= Pablo Castellanos León =

Pablo Castellanos León (Mérida, Yucatán, September 27, 1860 – Paris, France, January 28, 1928) was a Mexican pianist, conductor, and music teacher who was a renowned classical musician focusing on the German and French traditions.

== Biography ==
He was born in Mérida Yucatán on September 27, 1860, the son of Pablo Castellanos y Rendón, a lawyer and politician who served as governor of Yucatán during the caste war, and Mercedes Rodríguez de León y Echazarre.

He began his music studies under José Jacinto Cuevas. In 1875, aged fifteen, he arrived in Mexico City, where he studied at the National Conservatory of Music under Melesio Morales. Due to his talent as a pianist, he continued his studies at the Conservatoire de Paris (1880–85), studying under Antoine François Marmontel, whose many distinguished pupils included Claude Debussy, Georges Bizet, and Edward MacDowell. His artistic personality was so prominent within the Paris Conservatoire that Marmontel praised his distinguished Mexican pupil in his book Silhouettes et Medaillons, Virtuoses Contemporaines (1887).

He returned to Mexico in 1885 accompanied by Juan Hernández Acevedo, the prominent Mexican flutist, with whom he had become friends in Paris. In Mexico City, he associated with Felipe Villanueva, Ricardo Castro, Gustavo E. Campa, and other distinguished Mexican musicians from the so-called "Group of Six", which transformed musical education in Mexico which, until then, had focused on the Italian musical tradition, embodied by his former tutor Melisio Morales, largely ignoring the German and French tradition. The Group published, promoted, and reproduced works by Johann Sebastian Bach, Frédéric Chopin, Franz Liszt and Anton Rubinstein which, until then, were disregarded by the Mexico City Conservatory.

In 1887, he was one of the founders of the "Campa-Hernández Acevedo Musical Institute", an establishment that promoted musical education in the country, and shortly thereafter returned to his native Mérida.

Upon his return, he wanted to revolutionize piano teaching in Yucatán, undertaking to translate Félix Richert's seminal work "L ' Art de jouer du piano suivant les lois de la nature" (1864) from the original French. Around that time he suffered an accident that impaired his use of his left hand, cutting short his brilliant musical career. He then dedicated himself to teaching and sponsoring talented pianists such as Ricardo Río Díaz and José Rubio Milán.

After the Mexican Revolution, he went into exile in the United States and Europe. He died in Paris, France on January 28, 1928.

=== Personal life ===
In 1903 he married Hortensia Cámara Vales, also a renowned pianist and daughter of Raymundo Cámara Luján, the business magnate and head of the Cámara family.
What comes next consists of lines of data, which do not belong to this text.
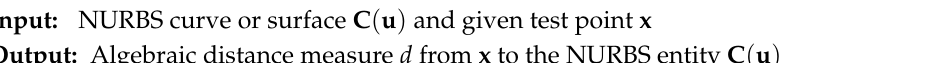
Algorithm 1 Algebraic level sets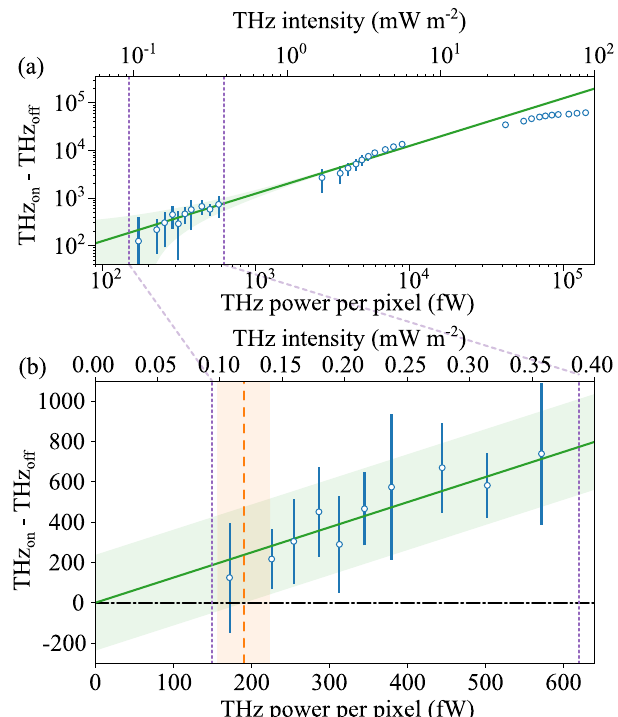
FIG. 4. Minimum detectable power. (a) The fluorescence signal − THz THz (open blue circles) as a function of incident THz on off power for a total integration time of 1 second. The linear trendline is extrapolated from that in panel (b) to highlight the saturation point at THz powers above 20 pW per ð 40 × 40 Þ μ m 2 pixel. The vertical dashed lines highlight the range of the data used in panel (b). (b) Plotting the measured fluorescence signal (open blue circles), we can map the linear response of the system (solid green line) plus its associated uncertainty (green shaded region) to the point at which the fluorescence signal is no longer reli- ably detectable (dashed orange line), at ð 190 (cid:2) 30 Þ fW per ð 40 × 40 Þ μ m 2 pixel for a 1-s integration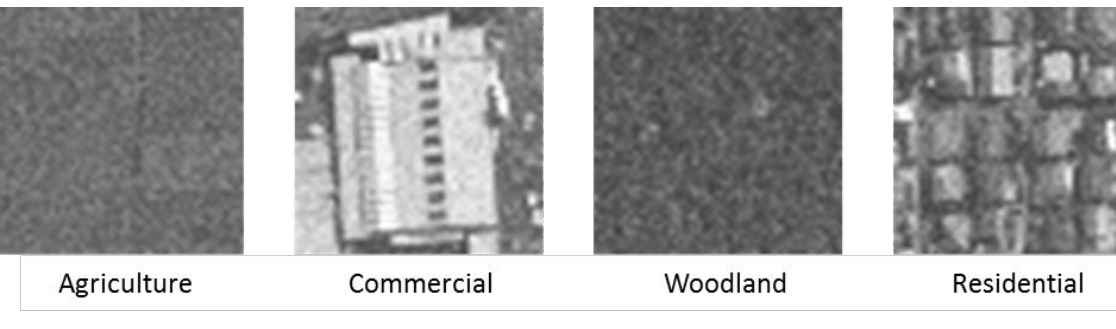
Figure 3. Sample images of four land-use and land-cover classes displayed in the blue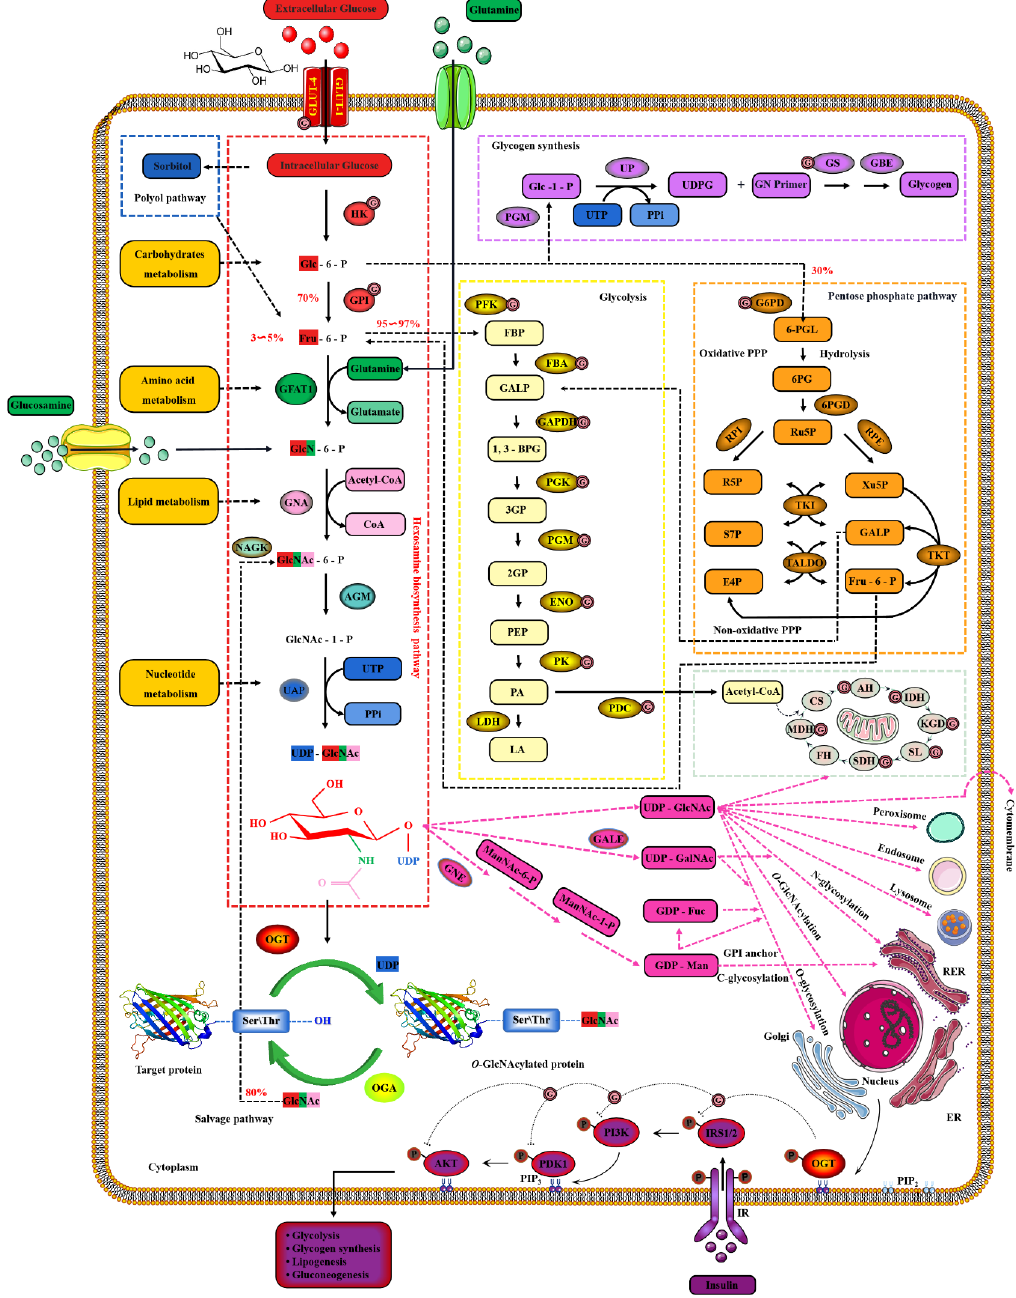
Figure 4. Nutrient availability drives the dynamic cycle of protein O -GlcNAcylation via the hex- osamine biosynthesis pathway. The GlcNAc provided by UDP-GlcNAc is necessary and unique for O -GlcNAcylation, and the only source of UDP-GlcNAc is HBP. Changes in nutritional availability, such as carbohydrates, lipids, amino acids, nucleotides and ATP, fluctuate HBP flux. Therefore, UDP-GlcNAc and HBP link carbohydrate metabolism, lipid metabolism, amino acid metabolism and nucleotide metabolism. These physiological characteristics make OGT extremely sensitive to nutrient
He was the brother-in-law of José María Pino Suárez, vice president of Mexico, and brother-in-law of Alfredo and Nicolás Cámara Vales, governor of Quintana Roo and Yucatán, respectively. His nephew by marriage was Alfredo Pino Cámara, associate justice of the Supreme Court of Justice of the Nation. He was the granduncle of Ismael Moreno Pino, ambassador and undersecretary of Foreign Affairs and Fernando Cámara Barbachano, the noted social anthropologist.

His only son was Pablo Castellanos Cámara, a distinguished pianist who graduated from the Paris and Berlin conservatories where he studied under Alfred Cortot and Edwin Fischer, respectively.